— Challenges —
[A] In the passage on death and meaning, repeat the text starting at the words "First, there is" and ending after the words "such agents [4].".
[B] Name every person mentioned in the passage on death and meaning, in the order they first appear.

— Given text —
So there is this debate about whether we should fear death or not, and whether death is a harm to us or not. 

Others, such as the sociologist Ernest Becker thought that we don’t just fear death, but rather, we fear a death with insignificance. We want our lives to matter. We want our lives to count. And so, we fight this fear by engaging in what he calls “Immortality projects” – grand undertakings and everyday activities that we think will make us heroes. We are small, finite, limited creatures—and we think that if we acquire power, or money, or fame, we’ll find significance and we’ll overcome death, or at least the fear of insignificant death. 

How then should we think of death, and what should our posture be toward death? 

According to Becker, a radical change is needed in our posture toward death. We need to embrace the true: that we will all die and that becoming a one-dimensional hero cannot stave off death [2]. And this openness to our finitude should produce in us a kind of rebirth where we: (i)Learn to order our lives around the good (ii) for goodness sake and not for the sake of becoming a cosmic hero, (iii) and do so with humility

And these three things, according to Becker, render us open to the possibility of transcendence. So, what does death teach us, if we pay attention? According to the philosopher Clifford Williams, “Death teaches us . . .that we humans must regarding ourselves as essentially religious creatures and that we should regard our confrontation with death as . . . ‘an awakening experience” [3].

What is the connection exactly between meaning and death? 

Death threatens to render our lives meaningless, as Tolstoy makes painfully clear in his book A Confession. We can make better sense of the problem by considering two theses developed by the philosopher Tom Morris in his excellent little book on Blaise Pascal called Making Sense of It All. In there, Morris advances two theses with respect to meaning. 

First, there is what Morris calls The Endowment Thesis:

Something has meaning if and only if it is endowed with meaning or significance by a purposive personal agent or group of such agents [4].

This makes sense. Consider linguistic meaning. A word –“cookie” doesn’t have meaning all by its own: we endow it with meaning. The same can be said for events, and our lives. This also helps us understand how we are makers of meaning ourselves: things can become meaningful to us, at least subjectively, if we endow it with meaning. This is why there is at least a subjective meaning landscape to the world, given the reality of humans. But it also surfaces a problem with those theories of meaning that say subjective meaning, especially in a godless world, is good enough. It has to do with Morris’s second thesis, what he calls The Control Thesis:

We can endow with meaning only those things over which we have the requisite control [5].

— Recorded data —

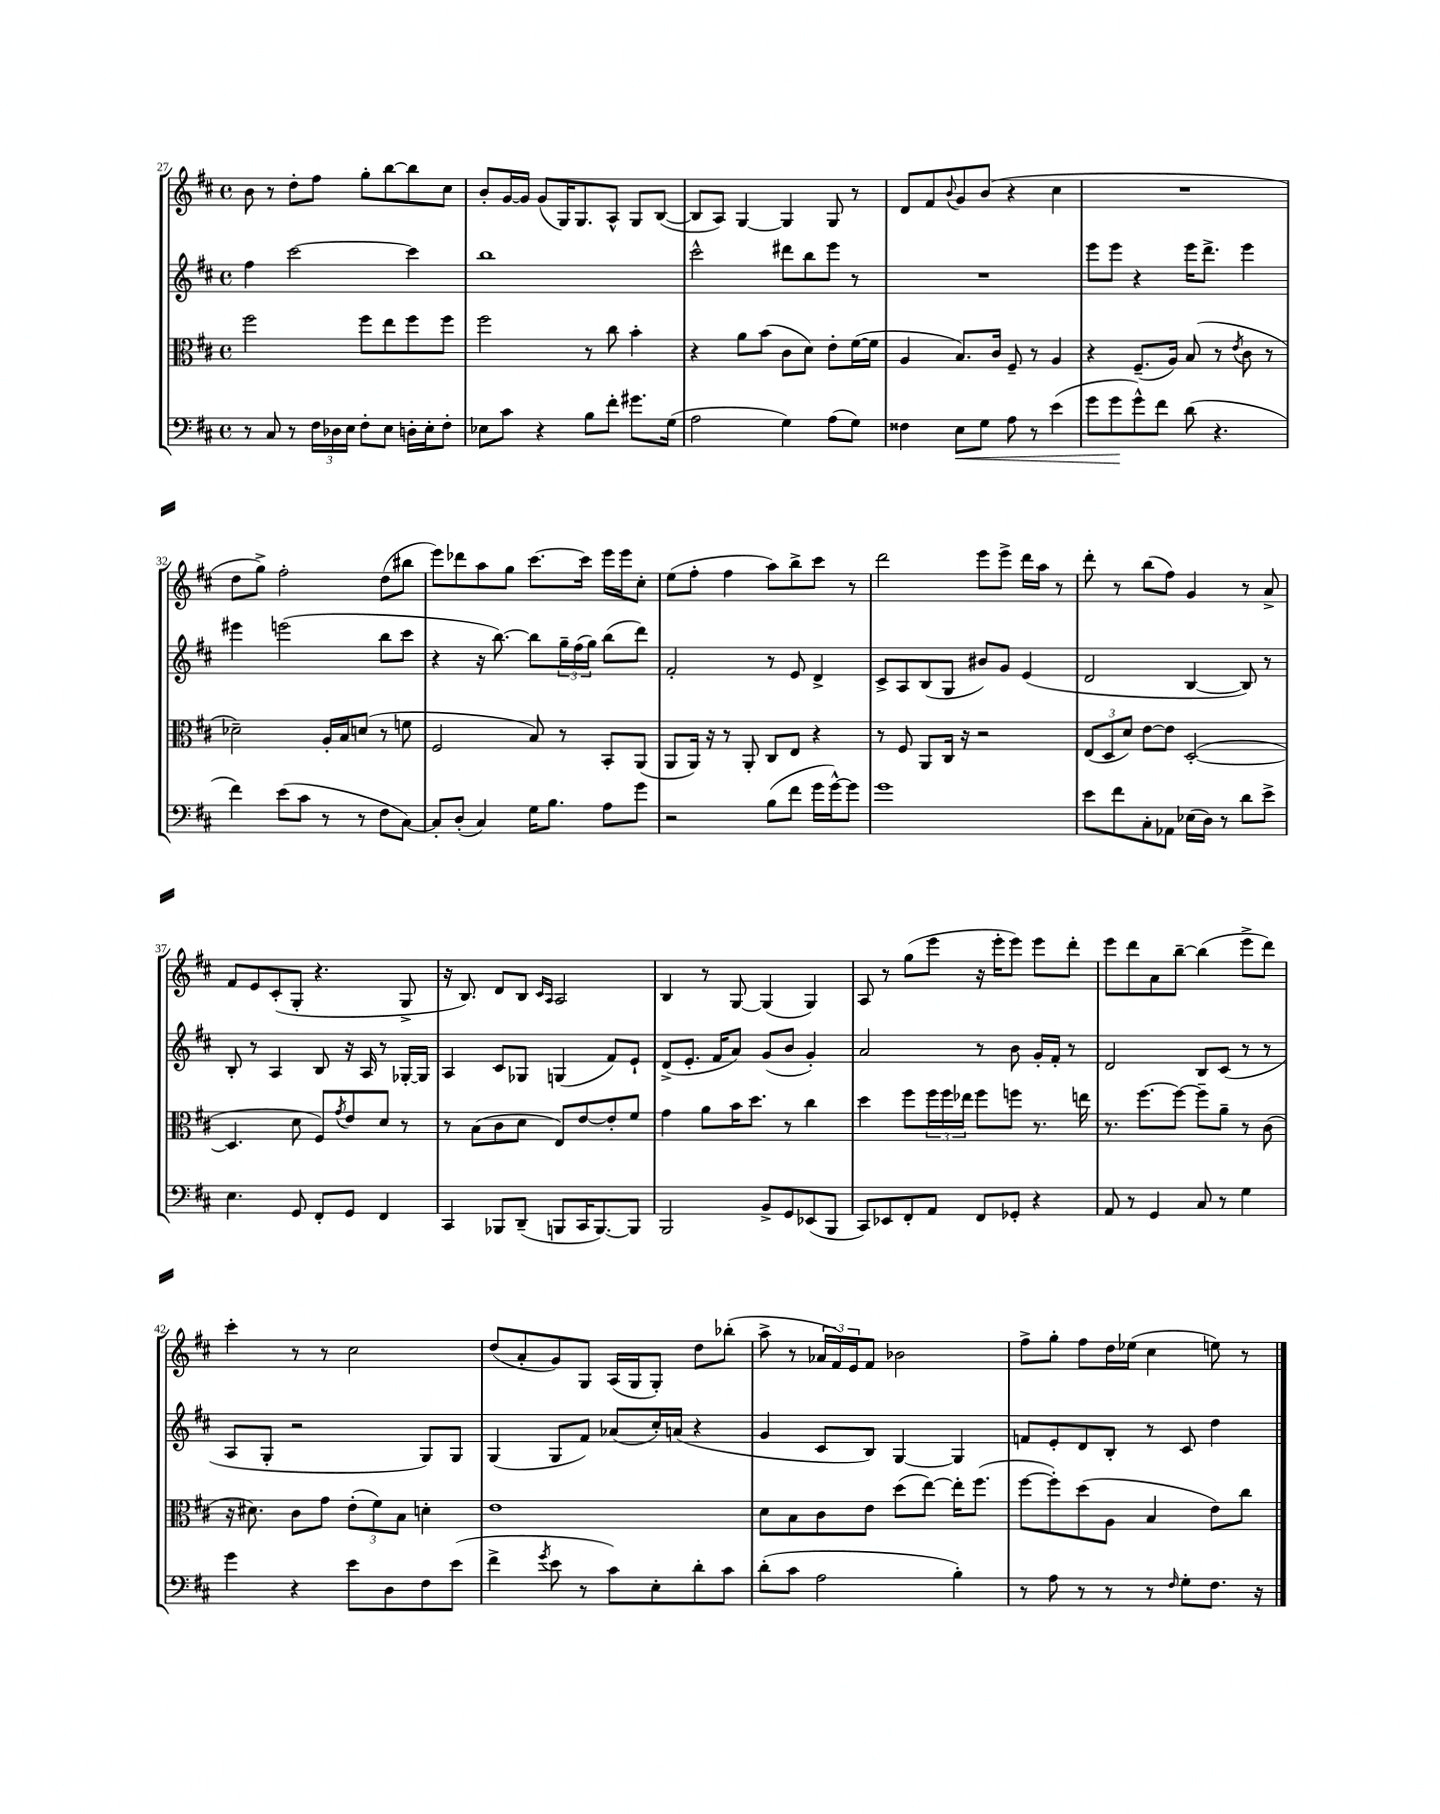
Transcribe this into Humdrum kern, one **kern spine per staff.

— Responses to the tasks —
[A]
First, there is what Morris calls The Endowment Thesis:

Something has meaning if and only if it is endowed with meaning or significance by a purposive personal agent or group of such agents [4].

[B]
Ernest Becker
Clifford Williams
Tolstoy
Tom Morris
Blaise Pascal